How big? At the VMworld 2011 conference in the
late summer, VMware ushered in the era of the giant virtual machine that can be
configured with up to 32 virtual CPU cores and 1TB of RAM. As revealed Sept. 14
at the Microsoft BUILD conference, the Windows Server 8 is said to be able to
create virtual machines that also provide up to 32 virtual CPU cores and up to
512GB of RAM. And Microsoft’s Hyper-V, as implemented in Windows Server 8,
showed that the newly released developer preview is designed for physical
systems that are equipped with up to 160 logical processors and up to 2TB of
physical RAM.
While data center virtual computing is a mix of
CPU, memory, networking and storage, I’m confining myself here to the physical
components “inside the box,” CPU and RAM. The bottom line for IT managers is
the return of best-practice concepts honed in the mainframe era but now given a
uniquely x86 twist. Reliability, availability and serviceability in the virtual
data center is expressed in commodity servers that are scaled out, beefed up
and chained together so that a single physical machine or component can fail
without bringing the business to a halt.
What will physical servers look like in just two
or three years?
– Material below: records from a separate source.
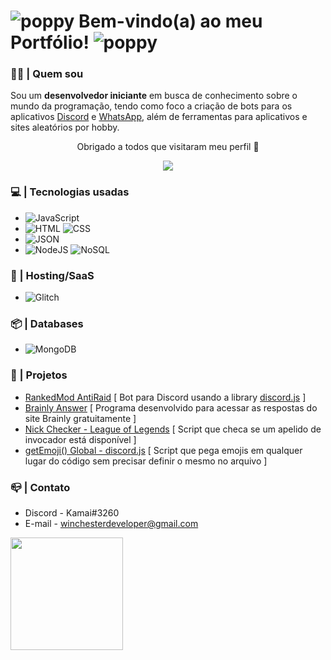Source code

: # ![poppy](https://cdn.glitch.com/d5849b6d-b525-43f0-a87c-280ff619d588%2FWebp.net-resizeimage%20(2).png?v=1627787432690) Bem-vindo(a) ao meu Portfólio! ![poppy](https://cdn.glitch.com/d5849b6d-b525-43f0-a87c-280ff619d588%2FWebp.net-resizeimage%20(2).png?v=1627787432690)
### 👨‍🦰 | Quem sou
Sou um **desenvolvedor iniciante** em busca de conhecimento sobre o mundo da programação, tendo como foco a criação de bots para os aplicativos [Discord](discord.com) e [WhatsApp](https://www.whatsapp.com/), além de ferramentas para aplicativos e sites aleatórios por hobby.

<p align="center"> Obrigado a todos que visitaram meu perfil 🥰 </p>
<p align="center">   <img alingn="center" src="https://profile-counter.glitch.me/WinchesterDev/count.svg" /></p>

### 💻 | Tecnologias usadas
- ![JavaScript](https://camo.githubusercontent.com/bb5a9fb2b3fcc08fd63d8b5f22cbfd691658a5cf95a44c35eb3f3aa78f0f7c7a/68747470733a2f2f696d672e736869656c64732e696f2f62616467652f2d4a6176615363726970742d3965376531353f7374796c653d666c61742d737175617265266c6f676f3d6a617661736372697074)
- ![HTML](https://camo.githubusercontent.com/0c3a16a22ae058cfe38a06dc9ea16404cf006409262f547c9ccfa3ec8b30f71e/68747470733a2f2f696d672e736869656c64732e696f2f62616467652f2d48544d4c352d4533344632363f7374796c653d666c61742d737175617265266c6f676f3d68746d6c35266c6f676f436f6c6f723d7768697465)
![CSS](https://camo.githubusercontent.com/2435c2a64789b8a71c701a1a593b4a6e6869789bfb0626e515dc2a6b6dffa6c5/68747470733a2f2f696d672e736869656c64732e696f2f62616467652f2d435353332d3135373242363f7374796c653d666c61742d737175617265266c6f676f3d63737333)
- ![JSON](https://camo.githubusercontent.com/7daa97d57cd502ae6512bf0c747dfe68e87ba605cdae34342cdf70e6cd0cb3c0/68747470733a2f2f696d672e736869656c64732e696f2f62616467652f2d4a534f4e2d3833383338333f7374796c653d666c61742d737175617265266c6f676f3d6a736f6e)
- ![NodeJS](https://camo.githubusercontent.com/f939bf73ac868c5cca36f0e1b8809ad72bd20eee0ceffa70b41af4e9bcebb4c3/68747470733a2f2f696d672e736869656c64732e696f2f62616467652f2d4e6f64656a732d3033316330333f7374796c653d666c61742d737175617265266c6f676f3d4e6f64652e6a73)
![NoSQL](https://camo.githubusercontent.com/29fc4bb81d4dd27b793216a64710a221270815ae7b5bb3895298626288589dcb/68747470733a2f2f696d672e736869656c64732e696f2f62616467652f2d4e6f53514c2d626c61636b3f7374796c653d666c61742d737175617265)

### 🤖 | Hosting/SaaS
- ![Glitch](https://img.shields.io/badge/glitch-%233333FF.svg?style=for-the-badge&logo=glitch&logoColor=white)

### 📦 | Databases
- ![MongoDB](https://img.shields.io/badge/MongoDB-%234ea94b.svg?style=for-the-badge&logo=mongodb&logoColor=white)

### 📁 | Projetos
- [RankedMod AntiRaid](express.winchesterdev.repl.co) [ Bot para Discord usando a library [discord.js](https://discord.js.org/#/) ]
- [Brainly Answer](https://www.youtube.com/watch?v=DO4QGqHDiFY) [ Programa desenvolvido para acessar as respostas do site Brainly gratuitamente ]
- [Nick Checker - League of Legends](https://github.com/WinchesterDev/nick-checker-lol) [ Script que checa se um apelido de invocador está disponível ]
- [getEmoji() Global - discord.js](https://github.com/WinchesterDev/getEmoji-global) [ Script que pega emojis em qualquer lugar do código sem precisar definir o mesmo no arquivo ]

### 📪 | Contato
- Discord - Kamai#3260
- E-mail - winchesterdeveloper@gmail.com

<div>
  <a href="https://github.com/WinchesterDev">
  <img height="180em"  align="center" src="https://github-readme-stats.vercel.app/api/top-langs/?username=WinchesterDev&&layout=compact&hide=shell&theme=jolly"/>
</div>
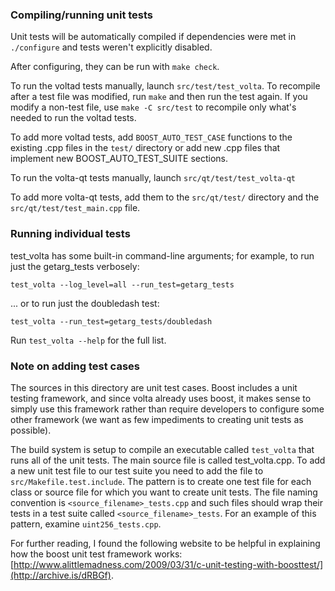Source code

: ### Compiling/running unit tests

Unit tests will be automatically compiled if dependencies were met in `./configure`
and tests weren't explicitly disabled.

After configuring, they can be run with `make check`.

To run the voltad tests manually, launch `src/test/test_volta`. To recompile
after a test file was modified, run `make` and then run the test again. If you
modify a non-test file, use `make -C src/test` to recompile only what's needed
to run the voltad tests.

To add more voltad tests, add `BOOST_AUTO_TEST_CASE` functions to the existing
.cpp files in the `test/` directory or add new .cpp files that
implement new BOOST_AUTO_TEST_SUITE sections.

To run the volta-qt tests manually, launch `src/qt/test/test_volta-qt`

To add more volta-qt tests, add them to the `src/qt/test/` directory and
the `src/qt/test/test_main.cpp` file.

### Running individual tests

test_volta has some built-in command-line arguments; for
example, to run just the getarg_tests verbosely:

    test_volta --log_level=all --run_test=getarg_tests

... or to run just the doubledash test:

    test_volta --run_test=getarg_tests/doubledash

Run `test_volta --help` for the full list.

### Note on adding test cases

The sources in this directory are unit test cases.  Boost includes a
unit testing framework, and since volta already uses boost, it makes
sense to simply use this framework rather than require developers to
configure some other framework (we want as few impediments to creating
unit tests as possible).

The build system is setup to compile an executable called `test_volta`
that runs all of the unit tests.  The main source file is called
test_volta.cpp. To add a new unit test file to our test suite you need 
to add the file to `src/Makefile.test.include`. The pattern is to create 
one test file for each class or source file for which you want to create 
unit tests.  The file naming convention is `<source_filename>_tests.cpp` 
and such files should wrap their tests in a test suite 
called `<source_filename>_tests`. For an example of this pattern, 
examine `uint256_tests.cpp`.

For further reading, I found the following website to be helpful in
explaining how the boost unit test framework works:
[http://www.alittlemadness.com/2009/03/31/c-unit-testing-with-boosttest/](http://archive.is/dRBGf).
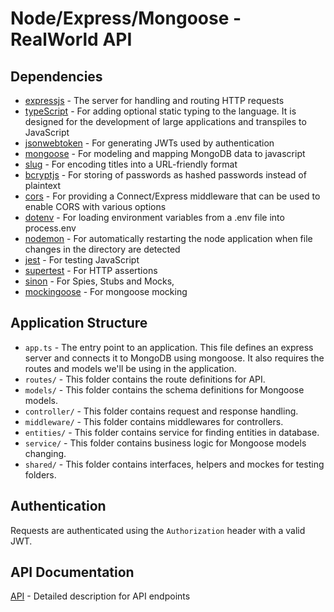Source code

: # Node/Express/Mongoose - RealWorld API

## Dependencies

- [expressjs](https://github.com/expressjs/express) - The server for handling and routing HTTP requests
- [typeScript](https://www.typescriptlang.org/) - For adding optional static typing to the language. It is designed for the development of large applications and transpiles to JavaScript
- [jsonwebtoken](https://github.com/auth0/node-jsonwebtoken) - For generating JWTs used by authentication
- [mongoose](https://github.com/Automattic/mongoose) - For modeling and mapping MongoDB data to javascript
- [slug](https://github.com/dodo/node-slug) - For encoding titles into a URL-friendly format
- [bcryptjs](https://github.com/dcodeIO/bcrypt.js) - For storing of passwords as hashed passwords instead of plaintext
- [cors](https://github.com/expressjs/cors) - For providing a Connect/Express middleware that can be used to enable CORS with various options
- [dotenv](https://github.com/motdotla/dotenv) - For loading environment variables from a .env file into process.env
- [nodemon](https://github.com/remy/nodemon) - For automatically restarting the node application when file changes in the directory are detected
- [jest](https://jestjs.io) - For testing JavaScript
- [supertest](https://github.com/visionmedia/supertest) - For HTTP assertions
- [sinon](https://github.com/sinonjs/sinon) - For Spies, Stubs and Mocks,
- [mockingoose](https://github.com/alonronin/mockingoose) - For mongoose mocking

## Application Structure

- `app.ts` - The entry point to an application. This file defines an express server and connects it to MongoDB using mongoose. It also requires the routes and models we'll be using in the application.
- `routes/` - This folder contains the route definitions for API.
- `models/` - This folder contains the schema definitions for Mongoose models.
- `controller/` - This folder contains request and response handling.
- `middleware/` - This folder contains middlewares for controllers.
- `entities/` - This folder contains service for finding entities in database.
- `service/` - This folder contains business logic for Mongoose models changing.
- `shared/` - This folder contains interfaces, helpers and mockes for testing folders.

## Authentication

Requests are authenticated using the `Authorization` header with a valid JWT.

## API Documentation

[API](https://api.realworld.io/api-docs/#/) - Detailed description for API endpoints
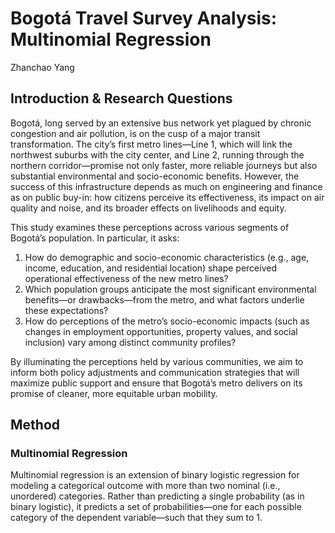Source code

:# Bogotá Travel Survey Analysis: Multinomial Regression
Zhanchao Yang

## Introduction & Research Questions

Bogotá, long served by an extensive bus network yet plagued by chronic congestion and air pollution, is on the cusp of a major transit transformation. The city’s first metro lines—Line 1, which will link the northwest suburbs with the city center, and Line 2, running through the northern corridor—promise not only faster, more reliable journeys but also substantial environmental and socio-economic benefits. However, the success of this infrastructure depends as much on engineering and finance as on public buy-in: how citizens perceive its effectiveness, its impact on air quality and noise, and its broader effects on livelihoods and equity.

This study examines these perceptions across various segments of Bogotá’s population. In particular, it asks:

1. How do demographic and socio-economic characteristics (e.g., age, income, education, and residential location) shape perceived operational effectiveness of the new metro lines?
2. Which population groups anticipate the most significant environmental benefits—or drawbacks—from the metro, and what factors underlie these expectations?
3. How do perceptions of the metro’s socio-economic impacts (such as changes in employment opportunities, property values, and social inclusion) vary among distinct community profiles?

By illuminating the perceptions held by various communities, we aim to inform both policy adjustments and communication strategies that will maximize public support and ensure that Bogotá’s metro delivers on its promise of cleaner, more equitable urban mobility.

## Method

### Multinomial Regression
Multinomial regression is an extension of binary logistic regression for modeling a categorical outcome with more than two nominal (i.e., unordered) categories. Rather than predicting a single probability (as in binary logistic), it predicts a set of probabilities—one for each possible category of the dependent variable—such that they sum to 1.
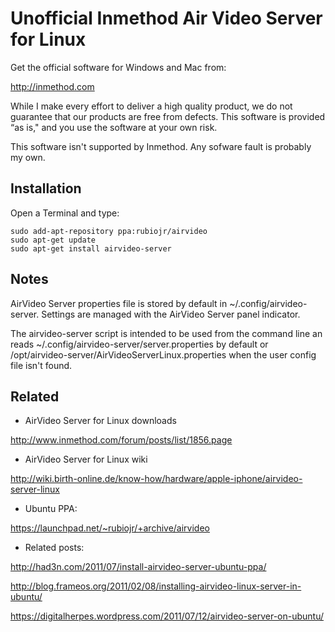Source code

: # Unofficial Inmethod Air Video Server for Linux

Get the official software for Windows and Mac from:

http://inmethod.com

While I make every effort to deliver a high quality product, we do not guarantee that our products are free from defects. This software is provided “as is," and you use the software at your own risk.

This software isn't supported by Inmethod. Any sofware fault is probably my own.

## Installation

Open a Terminal and type:

    sudo add-apt-repository ppa:rubiojr/airvideo
    sudo apt-get update
    sudo apt-get install airvideo-server

## Notes

AirVideo Server properties file is stored by default in ~/.config/airvideo-server. Settings are managed with the AirVideo Server panel indicator.

The airvideo-server script is intended to be used from the command line an reads ~/.config/airvideo-server/server.properties by default or /opt/airvideo-server/AirVideoServerLinux.properties when the user config file isn't found.

## Related

* AirVideo Server for Linux downloads

http://www.inmethod.com/forum/posts/list/1856.page

* AirVideo Server for Linux wiki

http://wiki.birth-online.de/know-how/hardware/apple-iphone/airvideo-server-linux

* Ubuntu PPA:

https://launchpad.net/~rubiojr/+archive/airvideo

* Related posts:

http://had3n.com/2011/07/install-airvideo-server-ubuntu-ppa/

http://blog.frameos.org/2011/02/08/installing-airvideo-linux-server-in-ubuntu/

https://digitalherpes.wordpress.com/2011/07/12/airvideo-server-on-ubuntu/


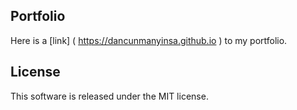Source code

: ## Portfolio 
Here is a [link] ( https://dancunmanyinsa.github.io ) to my portfolio. 
## License
This software is released under the MIT license.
At a Microsoft developer preview workshop at the company's
headquarters earlier this month, officials said that guidance from hardware
OEMs indicated that commodity servers would have between six and 64 logical
cores, 64GB of RAM, a 40Gbit network interface card and cost $300 to $1,500.
VMware user George L. Reed, CIO at Seven
Corners, a travel and specialty insurance provider based in Carmel, Ind.,
shared his thoughts about next-generation data center servers.
“We took 100 physical servers and virtualized
them [in November 2010]," Read explained. "Today, we have about 150
virtual servers running. Working with our systems integration partner, we’ve
moved onto a Cisco Unified Computing System/VMware vSphere implementation.
"We are looking at adding additional cloud
equipment into the racks that were emptied when we did our initial
virtualization. We are looking at applications that add picture and media and
content. We are building today for a petabyte of data storage and a
commensurate rise in CPU count,” Reed said.